Alla fine dell’anno, con il conguaglio fiscale, viene verificato se l’importo erogato è corretto o se sono necessari eventuali aggiustamenti.
Conguaglio fiscale: cosa succede se l’importo è errato?
Se, a fine anno, il reddito effettivo del lavoratore è diverso da quello stimato inizialmente, possono verificarsi due scenari:
- conguaglio a credito: il lavoratore ha ricevuto meno di quanto gli spettava e ottiene un rimborso in busta paga;
- conguaglio a debito: il lavoratore ha ricevuto più del dovuto e deve restituire l’importo in eccesso.

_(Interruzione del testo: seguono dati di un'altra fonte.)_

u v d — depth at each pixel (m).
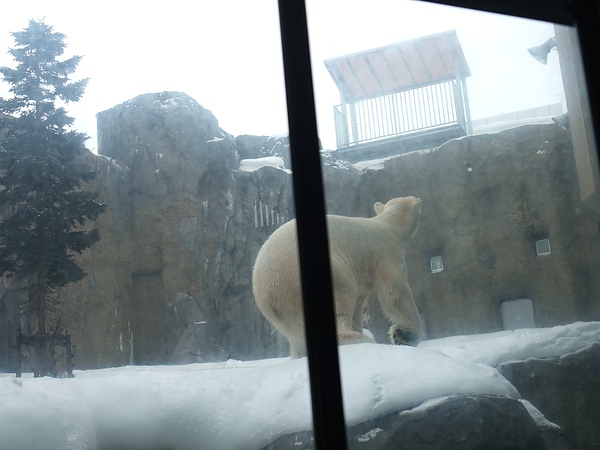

Se l’importo da restituire supera 60 euro, la legge prevede che il recupero avvenga in otto rate mensili a partire dalla retribuzione di dicembre.
Per evitare situazioni di debito, i lavoratori possono richiedere di non ricevere il bonus mensilmente e di percepirlo in un’unica soluzione a fine anno, quando il reddito è certo.
A chi spetta il trattamento integrativo nel 2025?
Il trattamento integrativo continua a essere destinato ai lavoratori dipendenti e ad alcune categorie specifiche. In particolare, possono beneficiarne:
- lavoratori subordinati con contratto a tempo determinato o indeterminato;
- soci lavoratori di cooperative;
- dipendenti in cassa integrazione (CIG ordinaria, straordinaria, in deroga);
- collaboratori a progetto (co.co.co e co.co.pro);
- stagisti e tirocinanti;
- lavoratori socialmente utili;
- disoccupati percettori di NASpI o DIS-COLL;
- lavoratrici in maternità obbligatoria e lavoratori in congedo parentale;
- addetti della Pubblica Amministrazione.
Sono invece esclusi:
- pensionati;
- lavoratori autonomi e titolari di partita IVA;
- lavoratori con redditi superiori a 28.000 euro annui;
- incapienti (coloro che hanno un reddito troppo basso per pagare l’Irpef).
Quando viene pagato il trattamento integrativo?
Il bonus è integrato direttamente nella busta paga mensile e viene calcolato in base alla stima del reddito annuale.
Tuttavia, per i lavoratori che percepiscono NASpI o altre indennità, il pagamento può avvenire in un’unica soluzione tra luglio e agosto dell’anno successivo.
Chi ritiene di non avere diritto al bonus può rinunciare all’accredito mensile, per evitare di dover restituire eventuali somme in eccesso in fase di conguaglio fiscale.